Кемаль сидел в инвалидной коляске в комнате отдыха этажом ниже. Его лицо было покрыто синяками, ранами и пластырями. Загипсованная правая нога вытянута горизонтально. Левая рука тоже в гипсе.

— Как вы? — спросил Тайс Бирк-Ларсен, не сумев придумать ничего лучшего.

Учитель отрешенно посмотрел на него:

— Завтра выписывают.

Долгое молчание.

— Может, принести чего-нибудь? Кофе? Сэндвич?

Кемаль перевел взгляд в окно, потом снова на Бирк-Ларсена, сказав короткое «нет».

— Есть новости по делу? — спросил он после паузы.

Бирк-Ларсен покачал головой:

— Вроде нет. Мне они все равно не скажут. Не сейчас.

Он никогда не любил учителей. Слишком уж самодовольны. Как будто им известно нечто такое, что обычным людям недоступно. На самом деле ничего они не знают. И понятия не имеют, каково это — расти во вчерашнем Вестербро, каково это шагать из школы домой мимо проституток, торговцев дурью и пьяниц, каково думать не об игрушках, а о том, чтобы выжить, каково сражаться собственными кулаками за право на лучшую долю.

Драка стала первым навыком, которым овладел Бирк-Ларсен, и в этом он преуспел. Позднее, как ему казалось, он выучился драться иначе, другими методами — ради Пернилле, ради Нанны и сыновей.

Но он ошибался.
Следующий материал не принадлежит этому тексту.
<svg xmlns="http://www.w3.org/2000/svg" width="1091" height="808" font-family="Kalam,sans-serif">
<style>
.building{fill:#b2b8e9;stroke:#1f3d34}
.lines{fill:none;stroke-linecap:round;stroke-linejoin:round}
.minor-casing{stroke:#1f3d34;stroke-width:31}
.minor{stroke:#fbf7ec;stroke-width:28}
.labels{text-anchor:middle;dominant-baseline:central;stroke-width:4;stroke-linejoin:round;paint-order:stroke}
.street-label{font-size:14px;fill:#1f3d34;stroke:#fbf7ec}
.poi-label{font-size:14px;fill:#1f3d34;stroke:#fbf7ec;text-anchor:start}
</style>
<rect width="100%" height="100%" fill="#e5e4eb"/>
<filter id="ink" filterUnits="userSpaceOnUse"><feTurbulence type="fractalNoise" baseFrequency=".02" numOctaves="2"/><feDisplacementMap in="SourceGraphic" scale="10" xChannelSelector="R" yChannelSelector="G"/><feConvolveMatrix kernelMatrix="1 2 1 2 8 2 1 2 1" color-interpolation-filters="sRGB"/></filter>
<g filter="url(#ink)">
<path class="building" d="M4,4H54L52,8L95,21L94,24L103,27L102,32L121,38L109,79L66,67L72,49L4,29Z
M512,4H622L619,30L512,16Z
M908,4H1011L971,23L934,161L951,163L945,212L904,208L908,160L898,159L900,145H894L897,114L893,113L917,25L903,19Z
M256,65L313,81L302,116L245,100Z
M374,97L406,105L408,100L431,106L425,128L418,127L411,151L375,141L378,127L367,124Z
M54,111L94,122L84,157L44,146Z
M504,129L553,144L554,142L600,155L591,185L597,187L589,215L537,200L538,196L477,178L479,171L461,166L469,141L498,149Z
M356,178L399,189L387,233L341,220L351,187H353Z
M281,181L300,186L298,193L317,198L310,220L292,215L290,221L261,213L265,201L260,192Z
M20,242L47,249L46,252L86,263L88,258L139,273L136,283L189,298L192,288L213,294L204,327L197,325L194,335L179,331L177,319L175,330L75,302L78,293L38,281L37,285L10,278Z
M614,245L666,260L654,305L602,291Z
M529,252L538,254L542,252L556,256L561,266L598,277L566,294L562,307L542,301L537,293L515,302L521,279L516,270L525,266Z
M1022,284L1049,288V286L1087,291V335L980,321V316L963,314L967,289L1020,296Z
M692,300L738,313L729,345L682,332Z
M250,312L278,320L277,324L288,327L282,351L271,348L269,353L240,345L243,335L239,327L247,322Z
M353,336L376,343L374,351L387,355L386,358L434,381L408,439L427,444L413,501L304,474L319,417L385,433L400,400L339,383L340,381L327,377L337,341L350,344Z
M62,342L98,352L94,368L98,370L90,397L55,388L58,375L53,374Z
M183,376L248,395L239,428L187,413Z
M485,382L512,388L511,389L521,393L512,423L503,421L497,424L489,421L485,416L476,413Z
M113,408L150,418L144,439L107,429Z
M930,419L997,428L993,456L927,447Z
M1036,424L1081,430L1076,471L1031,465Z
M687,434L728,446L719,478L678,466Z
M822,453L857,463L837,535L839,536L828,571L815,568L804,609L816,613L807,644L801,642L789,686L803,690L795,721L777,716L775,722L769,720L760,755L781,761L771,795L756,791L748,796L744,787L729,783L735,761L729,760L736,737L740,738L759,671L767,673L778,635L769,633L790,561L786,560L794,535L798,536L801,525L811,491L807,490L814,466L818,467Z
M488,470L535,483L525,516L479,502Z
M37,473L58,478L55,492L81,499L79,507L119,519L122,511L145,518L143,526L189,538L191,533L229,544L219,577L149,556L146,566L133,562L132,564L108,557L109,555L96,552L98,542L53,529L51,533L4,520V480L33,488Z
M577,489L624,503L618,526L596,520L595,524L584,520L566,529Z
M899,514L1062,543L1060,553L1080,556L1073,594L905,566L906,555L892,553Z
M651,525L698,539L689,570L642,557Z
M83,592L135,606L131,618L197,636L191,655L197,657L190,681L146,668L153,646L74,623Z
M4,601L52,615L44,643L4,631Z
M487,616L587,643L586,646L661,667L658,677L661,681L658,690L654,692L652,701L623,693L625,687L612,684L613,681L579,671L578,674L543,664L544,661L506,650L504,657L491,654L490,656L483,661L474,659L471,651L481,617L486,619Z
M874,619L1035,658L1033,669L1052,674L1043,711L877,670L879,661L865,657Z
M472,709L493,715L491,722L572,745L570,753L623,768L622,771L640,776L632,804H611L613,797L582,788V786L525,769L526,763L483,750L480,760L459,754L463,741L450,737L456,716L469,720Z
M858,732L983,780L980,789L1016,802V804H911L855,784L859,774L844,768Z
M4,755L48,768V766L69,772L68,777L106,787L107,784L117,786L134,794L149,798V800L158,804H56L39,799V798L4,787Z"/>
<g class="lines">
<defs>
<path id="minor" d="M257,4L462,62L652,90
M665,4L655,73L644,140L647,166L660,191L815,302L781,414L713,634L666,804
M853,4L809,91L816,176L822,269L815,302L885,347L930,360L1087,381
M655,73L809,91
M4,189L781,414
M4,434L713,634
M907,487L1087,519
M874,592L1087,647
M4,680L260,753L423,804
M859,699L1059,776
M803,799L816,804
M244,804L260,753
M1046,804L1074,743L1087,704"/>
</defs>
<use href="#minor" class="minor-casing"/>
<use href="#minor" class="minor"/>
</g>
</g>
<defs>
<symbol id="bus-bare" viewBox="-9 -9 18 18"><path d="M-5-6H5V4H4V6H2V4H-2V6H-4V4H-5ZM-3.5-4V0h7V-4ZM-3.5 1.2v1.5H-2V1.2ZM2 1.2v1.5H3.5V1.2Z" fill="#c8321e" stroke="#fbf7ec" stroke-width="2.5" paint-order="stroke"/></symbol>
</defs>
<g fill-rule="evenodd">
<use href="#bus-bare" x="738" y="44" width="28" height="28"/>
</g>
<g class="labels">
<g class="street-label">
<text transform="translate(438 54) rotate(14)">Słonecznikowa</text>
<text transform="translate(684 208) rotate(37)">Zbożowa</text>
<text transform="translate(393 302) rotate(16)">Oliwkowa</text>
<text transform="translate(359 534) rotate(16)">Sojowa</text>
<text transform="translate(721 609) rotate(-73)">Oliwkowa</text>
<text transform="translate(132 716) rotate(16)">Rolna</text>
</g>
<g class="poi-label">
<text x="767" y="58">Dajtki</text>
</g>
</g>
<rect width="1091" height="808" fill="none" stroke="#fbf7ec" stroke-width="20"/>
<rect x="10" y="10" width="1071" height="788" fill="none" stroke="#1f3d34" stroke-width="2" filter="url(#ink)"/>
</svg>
Ничему он не научился.

Кемаль без слов наблюдал за ним, не выказывал нетерпения долгим молчанием.

— Мне сказали, что вы не будете подавать в суд.

Учитель ничего не ответил.

— Почему?

— Потому что я солгал вам. Нанна приходила ко мне в тот вечер. Ненадолго, но она была у меня. Мне следовало вам все рассказать. — Он глянул на телефон. — Я жду звонка. Жена должна вот-вот родить.

Бирк-Ларсен зачем-то обвел глазами голые белые стены:

— Простите меня.

Учитель шевельнул головой. Наверное, это был кивок. Наверное, ему больно.

— Если я что-то могу для вас сделать, Кемаль, только скажите.